Manufacturers of Quality Shoe Sample Cases since 1888

Herkert & Meisel Trunk Co.
St. Louis, Missouri


The Herkert & Meisel Trunk Company was founded in 1888 in the city of St. Louis, Missouri, to service the needs of a population that was starting to travel throughout the country by rail and internationally by steamship.

The first factory was at 608 Washington Avenue. H&M experienced a tremendous growth spurt during the next 20 years, growing from 13,750 square feet in 1888 to 150,000 square feet in 1907.

The second factory was located at 6th and O’Fallon, and a third factory was at 1113-17 North Street. Shortly thereafter, the fourth and, to our knowledge, the last and largest factory was opened at 910 Washington Avenue. The company now occupied over 180,000 square feet of space and at its height had over 800 employees engaged in the manufacture of steamer trunks, luggage and small leather goods.

Herkert & Meisel advertised itself as: “Most Modern, Best Equipped Trunk and Leather Goods Factory in the World.”

During the first 3 to 4 decades of the 20th century, H&M was the preferred manufacturer of trunks for the many vaudeville and burlesque entertainers that were extremely popular during that period. During WW II and the Korean War, H&M made thousands of footlockers, ammunition cases, mess kits, and field desks for the U. S. Army under military contract.

H&M continued to manufacture made-to-order trunks for the road companies of many of the Broadway shows well into the 1960’s and 1970’s.

This period, however, saw a steep decline in the traditional business of H&M. Large steamer trunks and heavy fiber luggage were no longer being used by a public that now traveled mostly by air. It was during this time that H&M became what it continues to be today – the oldest, largest and best manufacturer and supplier of sample cases to the footwear industry in the U. S., and possibly in the world.

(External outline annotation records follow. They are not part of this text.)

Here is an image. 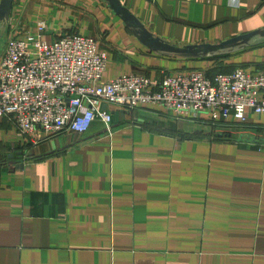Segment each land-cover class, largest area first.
Here are the masks:
<instances>
[{
  "label": "crops",
  "instance_id": "obj_1",
  "mask_svg": "<svg viewBox=\"0 0 264 264\" xmlns=\"http://www.w3.org/2000/svg\"><path fill=\"white\" fill-rule=\"evenodd\" d=\"M118 1L135 25L114 0H14L3 38L26 39L40 24L50 43L79 33L106 52L103 81L158 80L212 74L216 65L212 56L148 46L153 37L183 47L264 29L263 0ZM230 54L223 66L231 71L264 69V39ZM102 107L110 132L98 119L85 133L26 136L3 120L0 264H264L263 144L216 141L208 121L177 119L156 105ZM261 118L238 127L260 128ZM202 133L210 137L185 136ZM19 151L24 166L18 157L9 166Z\"/></svg>",
  "mask_w": 264,
  "mask_h": 264
},
{
  "label": "built area",
  "instance_id": "obj_2",
  "mask_svg": "<svg viewBox=\"0 0 264 264\" xmlns=\"http://www.w3.org/2000/svg\"><path fill=\"white\" fill-rule=\"evenodd\" d=\"M44 31L40 24L38 34L8 38L0 58V132L6 118L26 136L37 129L46 137L85 133L98 119L110 132L112 115L104 104L127 110L156 105L177 119L227 127L247 125L255 114L264 125V69L236 68L213 78L193 71L103 81L108 57L98 40L72 33L50 43Z\"/></svg>",
  "mask_w": 264,
  "mask_h": 264
},
{
  "label": "water",
  "instance_id": "obj_3",
  "mask_svg": "<svg viewBox=\"0 0 264 264\" xmlns=\"http://www.w3.org/2000/svg\"><path fill=\"white\" fill-rule=\"evenodd\" d=\"M113 1V0H112ZM116 1L119 5L114 4L116 12L121 14L124 18V20L129 24L132 25L135 23L133 22L132 16L128 13V10L125 9L118 0ZM13 2L14 0H2L0 4V25H2V31H0V41L3 38L7 24L10 19L11 11L13 8ZM137 24V23H136ZM136 35L141 38H147V36H143L142 32L136 33ZM154 40H149V44L146 43L148 46L151 45L163 52L178 54L180 57H188V58H201L206 56H214L218 53H233L237 49H243L245 47L251 46L255 39L261 38L264 39V29L262 30H256L252 31L251 33L236 36L233 39H229L223 42H220L218 44H200V45H184L183 47H177L174 45H171L169 42H163L161 39L153 37ZM148 39V38H147ZM147 42V41H146ZM241 142H250V143H258L264 145V136H250V135H244L241 134L239 138H237V141ZM24 152L19 151L16 153H12L8 156L11 161H9V166L13 164L14 158L18 157L21 163V166L23 167V157ZM17 160V161H18Z\"/></svg>",
  "mask_w": 264,
  "mask_h": 264
},
{
  "label": "rangeland",
  "instance_id": "obj_4",
  "mask_svg": "<svg viewBox=\"0 0 264 264\" xmlns=\"http://www.w3.org/2000/svg\"><path fill=\"white\" fill-rule=\"evenodd\" d=\"M7 41H8V37H4L1 41V46H0V58L3 55L4 51L6 50V46H7ZM210 125V124H209ZM204 126V125H203ZM262 127H257L254 129H246V128H242V127H227L225 125H220V126H213L215 128L212 127V125L210 126H205V127H211L212 132L211 135H215L217 136V132L224 134L227 131H232V133H234V136H232L233 139H237V137L239 136L238 134L243 133L244 135H250V136H264V125H261ZM204 134V133H202ZM206 135L209 133H205ZM236 137V138H235ZM61 140V138L59 139V141ZM58 142L57 140H52L53 145H55V143ZM62 142V141H61ZM31 154L34 153V150H31L30 152Z\"/></svg>",
  "mask_w": 264,
  "mask_h": 264
},
{
  "label": "trees",
  "instance_id": "obj_5",
  "mask_svg": "<svg viewBox=\"0 0 264 264\" xmlns=\"http://www.w3.org/2000/svg\"><path fill=\"white\" fill-rule=\"evenodd\" d=\"M231 56L232 55L230 53H218L217 55L212 56V58H210V59L215 62L216 67H215V69H213L214 73H212V74L209 73L210 75L207 74V76L209 78H213V77L217 76L219 73H232V72H234V70L231 71L230 69L225 68V66H223L226 59H229ZM262 121H263L262 119L259 120V122H262ZM185 136L190 137V138H201V139L206 138V137H210V135L206 136L204 134H192V135L191 134H185ZM212 138L216 141H220V140L232 141V137L229 135H226L225 133L217 135V136L214 135Z\"/></svg>",
  "mask_w": 264,
  "mask_h": 264
},
{
  "label": "bare ground",
  "instance_id": "obj_6",
  "mask_svg": "<svg viewBox=\"0 0 264 264\" xmlns=\"http://www.w3.org/2000/svg\"><path fill=\"white\" fill-rule=\"evenodd\" d=\"M15 131V130H14Z\"/></svg>",
  "mask_w": 264,
  "mask_h": 264
}]
</instances>
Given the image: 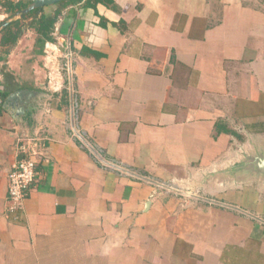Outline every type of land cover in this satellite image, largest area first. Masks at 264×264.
I'll return each instance as SVG.
<instances>
[{
    "label": "crops",
    "instance_id": "crops-1",
    "mask_svg": "<svg viewBox=\"0 0 264 264\" xmlns=\"http://www.w3.org/2000/svg\"><path fill=\"white\" fill-rule=\"evenodd\" d=\"M109 1L67 5L53 40L31 31L0 61V264H264V0Z\"/></svg>",
    "mask_w": 264,
    "mask_h": 264
},
{
    "label": "built area",
    "instance_id": "built-area-1",
    "mask_svg": "<svg viewBox=\"0 0 264 264\" xmlns=\"http://www.w3.org/2000/svg\"><path fill=\"white\" fill-rule=\"evenodd\" d=\"M61 64L56 58V68L54 70H49L48 74V83L51 88H58L59 81L57 76L60 75V72L63 70L66 74L71 73L72 65V50L70 49L69 44L65 45L63 48V54ZM57 75V76H55ZM60 86V85H59ZM2 104V98L0 96V105ZM74 124V123H73ZM74 135L81 137V132L78 130L77 125L72 126ZM40 138L27 137L19 141L18 148L21 153L20 158L12 165L8 173V186H7V200L9 202V207L12 210L20 208L22 202L25 198V194L28 188L32 185V182L35 179L37 158H40L42 151L40 148L34 147L39 143ZM104 165L110 168L121 171L127 175H132L143 179L147 182L153 183L156 187H159L164 190H174L175 185L173 181L163 182L148 176H140L135 171L131 170L121 162L114 160H107L104 162Z\"/></svg>",
    "mask_w": 264,
    "mask_h": 264
},
{
    "label": "trees",
    "instance_id": "trees-1",
    "mask_svg": "<svg viewBox=\"0 0 264 264\" xmlns=\"http://www.w3.org/2000/svg\"><path fill=\"white\" fill-rule=\"evenodd\" d=\"M82 0H63L58 3L61 5L54 9L51 14L44 11V7L34 8L28 13L22 14L20 17L11 20L7 24L0 28V61L5 60L9 53V50L17 40L21 37L23 31L27 28L32 29L35 34V38L38 40H53V30L59 15L63 8L71 3H76ZM107 3L109 0H83V7L96 8L97 3ZM30 3V0H0V7L3 8L6 17L0 21V25L6 20H9L13 16L17 15L19 11L25 8ZM52 4L49 7L56 5Z\"/></svg>",
    "mask_w": 264,
    "mask_h": 264
},
{
    "label": "water",
    "instance_id": "water-1",
    "mask_svg": "<svg viewBox=\"0 0 264 264\" xmlns=\"http://www.w3.org/2000/svg\"><path fill=\"white\" fill-rule=\"evenodd\" d=\"M60 1H63V0H30V3L25 8H23L21 11H19L18 17H20L22 14L28 13L30 10L34 8L49 6V5L58 3ZM15 18H17V16H13L11 19L6 20L3 24L0 25V28H2L3 25L7 24L11 20H14ZM18 93L22 94L23 96H27V97H31V94H33L32 91H28V90H20L18 91ZM9 97L13 98L12 96H9ZM26 103L27 101L23 102V104H26Z\"/></svg>",
    "mask_w": 264,
    "mask_h": 264
},
{
    "label": "rangeland",
    "instance_id": "rangeland-1",
    "mask_svg": "<svg viewBox=\"0 0 264 264\" xmlns=\"http://www.w3.org/2000/svg\"><path fill=\"white\" fill-rule=\"evenodd\" d=\"M61 4L60 3H57L56 5H53V6H51V7H49V6H45V8H44V11L45 12H47L48 14H51L53 11H54V8L56 7H59ZM1 9V8H0ZM62 11H64V8H63V10ZM61 14H62V12H61ZM60 14V15H61ZM60 15H59V17H60ZM15 16H17V15H15ZM59 17H58V19H59ZM5 18V17H4ZM17 18H18V16H17ZM11 19V18H10ZM57 22V21H56ZM56 24V23H55ZM32 31V29H30V28H27V29H25L24 31H23V33L21 34V37L24 35V34H28L29 32H31ZM54 31H55V26H54V30H53V33H52V35H53V38H54ZM29 38V37H28ZM67 45V44H66ZM107 161V160H106Z\"/></svg>",
    "mask_w": 264,
    "mask_h": 264
}]
</instances>
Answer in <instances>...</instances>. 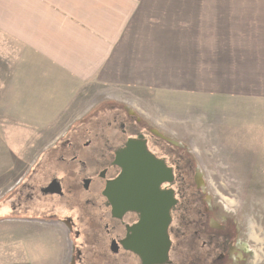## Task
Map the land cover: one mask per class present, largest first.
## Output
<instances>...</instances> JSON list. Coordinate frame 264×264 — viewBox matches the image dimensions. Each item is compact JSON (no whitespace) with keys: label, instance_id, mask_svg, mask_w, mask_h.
I'll return each mask as SVG.
<instances>
[{"label":"crops","instance_id":"crops-1","mask_svg":"<svg viewBox=\"0 0 264 264\" xmlns=\"http://www.w3.org/2000/svg\"><path fill=\"white\" fill-rule=\"evenodd\" d=\"M0 56L16 65L4 89L44 85L58 96L98 84L159 107L186 101L189 122L218 144L223 180L264 185V0H0ZM10 101L19 121L44 113L27 94ZM52 112L43 118L61 116ZM60 129L25 150L51 145ZM12 149L0 193L28 159Z\"/></svg>","mask_w":264,"mask_h":264},{"label":"flooded vegetation","instance_id":"flooded-vegetation-1","mask_svg":"<svg viewBox=\"0 0 264 264\" xmlns=\"http://www.w3.org/2000/svg\"><path fill=\"white\" fill-rule=\"evenodd\" d=\"M103 113L85 122L83 113L32 152L22 175L0 193V207L8 209L0 221L29 225L34 239L52 228L62 243L66 229L75 237L69 264H226L237 234L215 225L193 151L127 106ZM164 223L167 259L148 262L136 248Z\"/></svg>","mask_w":264,"mask_h":264},{"label":"rangeland","instance_id":"rangeland-1","mask_svg":"<svg viewBox=\"0 0 264 264\" xmlns=\"http://www.w3.org/2000/svg\"><path fill=\"white\" fill-rule=\"evenodd\" d=\"M8 47L12 48V45ZM2 59L0 56V81L9 83L17 77V74L11 73L16 65L10 66L11 57L6 58L7 66ZM2 65L5 67L3 68ZM22 75L24 78L25 74ZM33 86L35 87L33 90L28 87L24 89L5 87L4 89L0 86V97L9 104H0V161L3 162V165H0V181L2 177L3 183H6L7 173L2 172L8 169L7 162L12 161V148L19 149V153L14 151V156H21L26 161L24 157L31 159L36 154L33 155L24 147L34 142L35 148H38L42 140H47L41 133L44 132L46 136H50L59 128L62 130L65 127L66 130L75 119L84 115L83 113H86L83 118L85 122L84 119L90 120L96 111L103 115L105 108L114 110L124 109V106H127L128 110L143 117L154 127L159 126L162 132L174 137L178 136L179 138L174 139L193 151L194 154L189 153V155L195 159L196 181L199 183L201 194L205 196L207 202H211L215 225L225 223L228 229L234 228V233L237 234L234 244L228 247L226 264H264V185L251 184L250 181L249 184L241 185L229 179L223 180L229 174L227 175L220 162L221 154L218 147H215L218 144L214 141L215 146H211L216 153L212 156L207 153V150L211 148L209 137L205 138L203 128L199 131L198 125L195 128L194 123L189 122L187 105L184 103L186 101H180L174 106L159 107L152 105L151 101L139 91L127 90V88L94 84L83 87L73 95L61 93L57 96V91L53 87ZM26 94L32 101L29 105L30 109L41 108L44 113L36 114L32 119L29 117L30 120L19 121L17 115L13 114H19L17 109L20 107L11 106L10 99L15 97L21 99ZM50 95V101H53L50 106L54 112L48 109ZM82 96L83 101L79 100ZM97 105L100 106L99 110ZM48 112L61 114V116L53 115L51 119L43 118L50 116ZM70 138L73 137H64L63 142ZM28 159L29 162L30 159ZM27 161L20 165L18 177L27 168ZM49 167L53 169L55 166L47 165L42 172L49 171ZM62 232V235L66 237L65 243H62L52 228H46L41 237H38L36 233L34 239L29 225L0 221V264H69L72 251L68 247V242L75 241V237L72 238L73 235L66 229H62Z\"/></svg>","mask_w":264,"mask_h":264},{"label":"water","instance_id":"water-1","mask_svg":"<svg viewBox=\"0 0 264 264\" xmlns=\"http://www.w3.org/2000/svg\"><path fill=\"white\" fill-rule=\"evenodd\" d=\"M166 230H167V223H164L163 227L158 230L159 231L158 235H154L153 237L148 238V240H146V243H144L143 241L142 245H139L136 248L137 249L136 251L140 252L141 257L144 260L149 259L148 262L161 263L167 259V252L169 249L168 247L170 242ZM149 242H163V245L162 247H160V245H151Z\"/></svg>","mask_w":264,"mask_h":264}]
</instances>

These photos come from a sales catalog of 104 pages. The catalog is not dated but looks to be from some time in the 1920’s. We have received numerous inquiries from people who have an old trunk and are seeking some information on it. While almost all the old records were lost or destroyed when 910 Washington Avenue was demolished to make way for a new convention center hotel in 2001, this catalog and one other from 1907 remain. The 1907 catalog, however, needs to be restored before we can post it on this site.